(Исходный текст):
Мейерхольд, еще недавно видевший в резкости плаката едва ли не определяющую неотъемлемую черту стиля революционного теат­ра, в том же выступлении со всей решительностью утверждал: «Нужно сказать и драматургам, и режиссерам, и актерам, главным образом актерам, чтобы они не забывали, что ни один рабочий, ни один крестьянин (ведь для них мы строим свой театр) не потерпит того, чтобы перед ними разыгрывались только схемы, и вот такое делание пьес на тему борьбы красных и белых совершенно недо­статочно...». Сходные мотивы все более отчетливо звучат и во мно­гих других его высказываниях 20-х годов.

Как мы уже видели, Мейерхольд всегда очень остро ощущал условное начало в театре. Он умел его использовать. В этом была его сила. Но нередко она оборачивалась и слабостью. Так бывало тогда, когда подчеркивание условной природы сценического ис­кусства односторонне выдвигалось на первый план. Чаще всего это происходило в тех случаях, когда сама драматургия не давала достаточно надежной опоры для решения задачи, которую ставил перед собой режиссер.

В сравнительно обширных материалах, связанных с работой над «Бубусом», помещенных в нашем издании, режиссер обосно­вывает агитационное назначение всех тех приемов, которые он применял в спектакле, видя свою задачу в разоблачении упадоч­ной культуры гибнущей Европы — утонченной и обреченной.

Именно в «Бубусе» Мейерхольд выдвинул принцип музыкаль­ного построения действия, который будет им разрабатываться и в дальнейшем. В одной из бесед о пьесе он подчеркивал, что «в этом спектакле агитационный нерв надо найти не в плакате, не в вы­пуклости, здесь драматургическая канва дает новые грани». Му­зыкальное построение действия и было одним из средств обозна­чения этих новых граней.

С нежным и хрупким отзвуком постукивали друг о друга бам­буки, подвешенные на медных кольцах,— они замыкали округлую площадку, покрытую мягким зеленым ковром; актеры скользили по ней в сложном и причудливом ритмическом рисунке. Из золо­ченой раковины, расположенной над этой площадкой, слышались фрагменты пьес Шопена и Листа; их исполнял на великолепном концертном «Бехштейне» пианист-виртуоз Л. Арнштам. Музыка была в «Бубусе» не сопровождением, не иллюстрацией, а тем стержнем, который пронизывал и вел за собой все действие. Слово шло за музыкой, покорно ей подчиняясь, становясь почти речита­тивом, растворяясь во всей совокупности музыкально-ритмических пантамимно-эрелищных средств. Наконец — и это было едва ли не главным в той системе приемов, которую Мейерхольд демон­стрировал в «Учителе Бубусе»,— в актерском исполнении утвер­ждался принцип так называемой «предыгры».

(Приведённые строки):
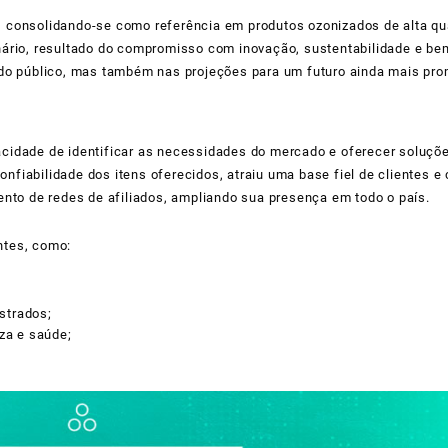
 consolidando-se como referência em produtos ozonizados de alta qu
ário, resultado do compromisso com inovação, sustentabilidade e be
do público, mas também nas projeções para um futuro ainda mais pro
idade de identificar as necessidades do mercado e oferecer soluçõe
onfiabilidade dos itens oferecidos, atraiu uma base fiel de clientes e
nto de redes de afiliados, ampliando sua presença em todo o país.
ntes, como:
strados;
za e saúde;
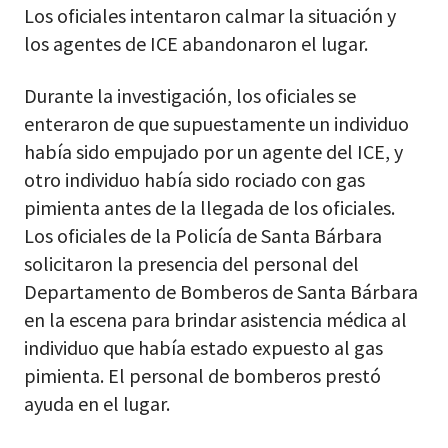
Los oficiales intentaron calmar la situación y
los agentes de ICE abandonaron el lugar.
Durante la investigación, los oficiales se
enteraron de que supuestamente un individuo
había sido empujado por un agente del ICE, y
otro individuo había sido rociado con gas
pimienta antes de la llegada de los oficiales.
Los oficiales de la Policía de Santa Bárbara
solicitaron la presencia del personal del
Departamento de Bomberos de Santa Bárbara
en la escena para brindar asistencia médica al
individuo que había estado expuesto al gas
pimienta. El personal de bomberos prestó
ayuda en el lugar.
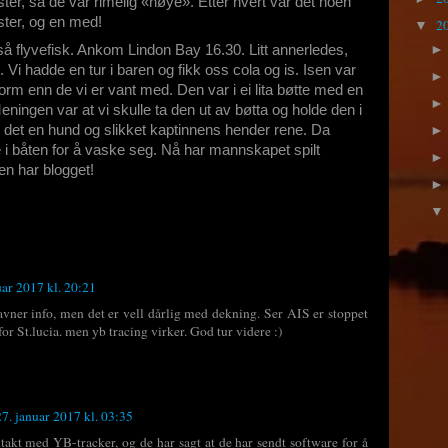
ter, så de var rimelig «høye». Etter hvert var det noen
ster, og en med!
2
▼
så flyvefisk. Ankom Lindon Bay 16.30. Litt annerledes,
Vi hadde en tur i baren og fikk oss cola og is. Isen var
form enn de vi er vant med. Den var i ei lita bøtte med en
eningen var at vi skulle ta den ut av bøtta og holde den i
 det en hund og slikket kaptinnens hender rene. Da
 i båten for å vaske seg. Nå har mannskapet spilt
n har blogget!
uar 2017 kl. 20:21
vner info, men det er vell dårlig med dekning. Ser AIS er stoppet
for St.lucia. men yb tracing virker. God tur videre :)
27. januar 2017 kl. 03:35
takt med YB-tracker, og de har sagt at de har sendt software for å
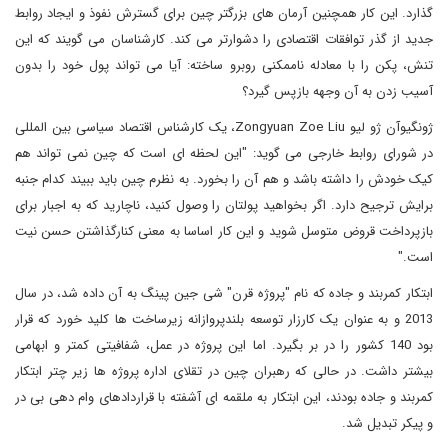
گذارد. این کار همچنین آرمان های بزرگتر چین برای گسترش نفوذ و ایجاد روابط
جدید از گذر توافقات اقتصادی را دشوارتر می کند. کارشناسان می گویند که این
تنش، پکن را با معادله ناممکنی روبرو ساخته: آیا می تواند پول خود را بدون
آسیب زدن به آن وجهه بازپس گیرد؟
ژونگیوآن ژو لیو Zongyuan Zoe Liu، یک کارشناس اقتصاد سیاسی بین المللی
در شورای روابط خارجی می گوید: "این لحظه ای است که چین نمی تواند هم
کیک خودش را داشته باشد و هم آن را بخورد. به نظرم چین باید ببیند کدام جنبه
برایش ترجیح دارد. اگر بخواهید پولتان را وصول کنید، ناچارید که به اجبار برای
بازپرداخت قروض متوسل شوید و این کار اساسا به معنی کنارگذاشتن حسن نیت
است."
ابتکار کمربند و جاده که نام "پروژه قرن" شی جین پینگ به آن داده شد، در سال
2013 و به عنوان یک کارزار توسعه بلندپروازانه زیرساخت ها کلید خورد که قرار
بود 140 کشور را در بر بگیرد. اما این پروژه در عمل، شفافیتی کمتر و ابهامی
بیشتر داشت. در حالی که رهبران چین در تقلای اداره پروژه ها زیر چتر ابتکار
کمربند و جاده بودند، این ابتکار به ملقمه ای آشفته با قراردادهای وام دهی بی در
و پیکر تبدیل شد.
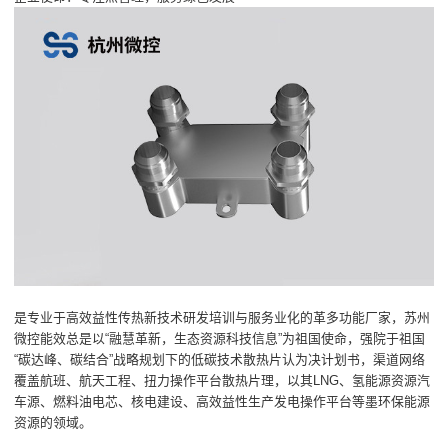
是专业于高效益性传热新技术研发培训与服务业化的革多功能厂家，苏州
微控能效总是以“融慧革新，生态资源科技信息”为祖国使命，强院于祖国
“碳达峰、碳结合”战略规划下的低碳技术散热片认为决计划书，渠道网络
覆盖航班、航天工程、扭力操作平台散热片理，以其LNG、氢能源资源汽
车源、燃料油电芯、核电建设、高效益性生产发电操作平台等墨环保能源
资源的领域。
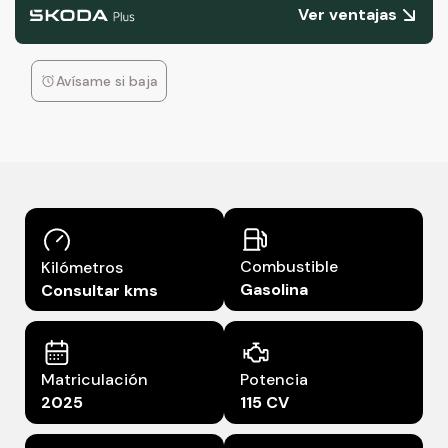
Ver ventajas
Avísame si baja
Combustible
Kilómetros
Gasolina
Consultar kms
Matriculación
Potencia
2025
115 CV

(Задание):
Перепечатайте фрагмент текста о Мейерхольде от слов «Мейерхольд, еще недавно» до слов «высказываниях 20-х годов.». Строки взяты из другого источника.

(Решение задания):
Мейерхольд, еще недавно видевший в резкости плаката едва ли не определяющую неотъемлемую черту стиля революционного теат­ра, в том же выступлении со всей решительностью утверждал: «Нужно сказать и драматургам, и режиссерам, и актерам, главным образом актерам, чтобы они не забывали, что ни один рабочий, ни один крестьянин (ведь для них мы строим свой театр) не потерпит того, чтобы перед ними разыгрывались только схемы, и вот такое делание пьес на тему борьбы красных и белых совершенно недо­статочно...». Сходные мотивы все более отчетливо звучат и во мно­гих других его высказываниях 20-х годов.